Platelet refractoriness

Platelet transfusion refractoriness (PTR) refers to the repeated failure to achieve satisfactory responses to platelet transfusions from random donors.

PTR is associated with the following adverse outcomes:

  • Longer hospital stays
  • Increased risk of bleeding
  • Decreased survival
  • Higher inpatient hospital costs.

1 unit (1 standard adult dose) of apheresis or pooled platelets would be expected to raise the platelet count of a 70 kg adult by 20-40 x 109/L.

If platelet count has not increased satisfactorily - determine increment using either post-transfusion platelet increment (PPI) or corrected count increment (CCI) at 10-60 mins on two occasions.

PPI = post-transfusion platelet count – pre-transfusion platelet count

CCI = (PPI x body surface area (m2)) ÷ platelet dose (x 1011)

PTR can be defined as: 2 occasions, 1 hour post-transfusion of:

  • PPI <10 x 109/L or
  • CCI <5-10 x 109/L

Continue to transfuse ABO compatible platelets as required.

Investigate and treat non-immune causes.

Sepsis

Fever

Disseminated intravascular coagulation (DIC)

Splenomegaly

Active bleeding

Medications e.g. vancomycin, amphotericin B, heparin

Graft versus host disease (GVHD)

Veno-occlusive disease (VOD)

* For platelet refractoriness attributable to non-immune causes fresh, ABO-compatible, single-donor apheresis platelets may improve platelet increment. 

Prior exposure from pregnancy, transfusions and /or transplantation

  • 80-90%: alloimmunisation to HLA antigens
  • 10-20% alloimmunisation to HPA antigens
  • 5% alloimmunisation to HLA and HPA antigens.

Other antibodies: drug dependent, ABO or autoantibodies

Continue to transfuse ABO compatible platelets as required.

Contact the Blood Service, collect samples for HLA typing and antibody testing and complete a Request for HLA/HPA compatible platelets – Clinical information form. http://www.transfusion.com.au/resource_centre/forms

Patients who are refractory to platelet transfusions due to the presence of HLA alloimmunisation.

Patients with congenital platelet function disorders such as Bernard–Soulier syndrome, Glanzmann's thrombasthenia or other congenital platelet disorders where development of HLA alloantibodies may make future platelet support very difficult.

Patients who are to undergo stem cell transplantation (sibling/unrelated) using stem cells from a donor who is not a full HLA match and where development of HLA antibodies could result in an adverse transplantation outcome.

Continue with ABO compatible products as supplied.

Re-assess non-immune causes.

Contact the Blood Service to discuss options (e.g. repeat HLA testing, HPA testing, other).

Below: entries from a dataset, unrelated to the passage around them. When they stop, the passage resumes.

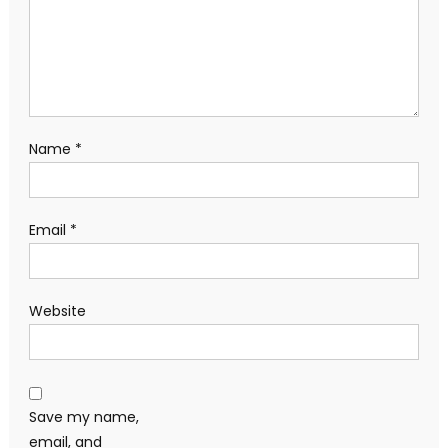
Name
*
Email
*
Website
Save my name,
email, and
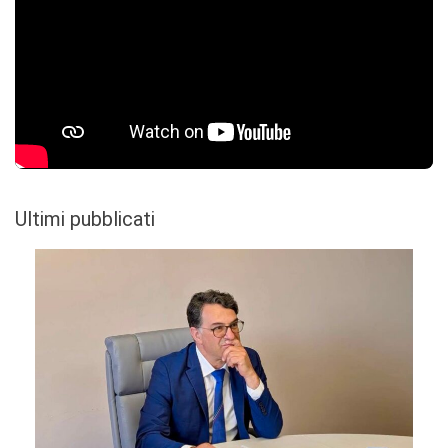
Ultimi pubblicati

Support with HLA compatible platelets provided by Blood Service.

Note: the ‘best’ HLA selected platelets may be ABO-incompatible platelets

Monitor response – post-transfusion platelet count at 1 hour and 24 hours post transfusion.

Good response – continue with HLA compatible platelets as required; if ongoing transfusion requirements, follow-up testing approximately monthly.

Poor response – continue HLA compatible products and contact the Blood Service to discuss options (e.g. HPA testing).

Patients with thrombocytopenia due to HPA alloimmunisation i.e. neonates with fetal and neonatal alloimmune thrombocytopenia (FNAIT)

Patients who are refractory to platelet transfusions due to the presence of HPA alloimmunisation.

Continue with ABO or HLA compatible products as supplied.

Re-assess non-immune causes.

Contact the Blood Service to discuss options (e.g. repeat HLA testing/HLA compatibility assessment, HPA testing, other).

Support with HPA compatible platelets provided by Blood Service.

Note: the ‘best’ HPA selected platelets may be ABO-incompatible platelets

Monitor response – post-transfusion platelet count at 1 hour and 24 hours post transfusion.

For neonates with known or suspected FNAIT, platelet count response to transfusion should be checked within 12 hours.

For neonates with known or suspected FNAIT, random donor platelets should be used if antigen-matched platelets are not immediately available. Continued use of random donor platelets is acceptable if antigen matched platelets cannot be obtained. Because of short survival of random donor platelets, repeated transfusion is likely to be needed.

 

References:

  1. Stanworth SJ, Navarrete C, Estcourt L, Marsh J. Platelet refractoriness – practical approaches and ongoing dilemmas in patient management. British Journal of Haematology 2015;171:297–305.
  2. Hod E, Schwartz, J. Platelet transfusion refractoriness. British Journal of Haematology 2008;142:348–360.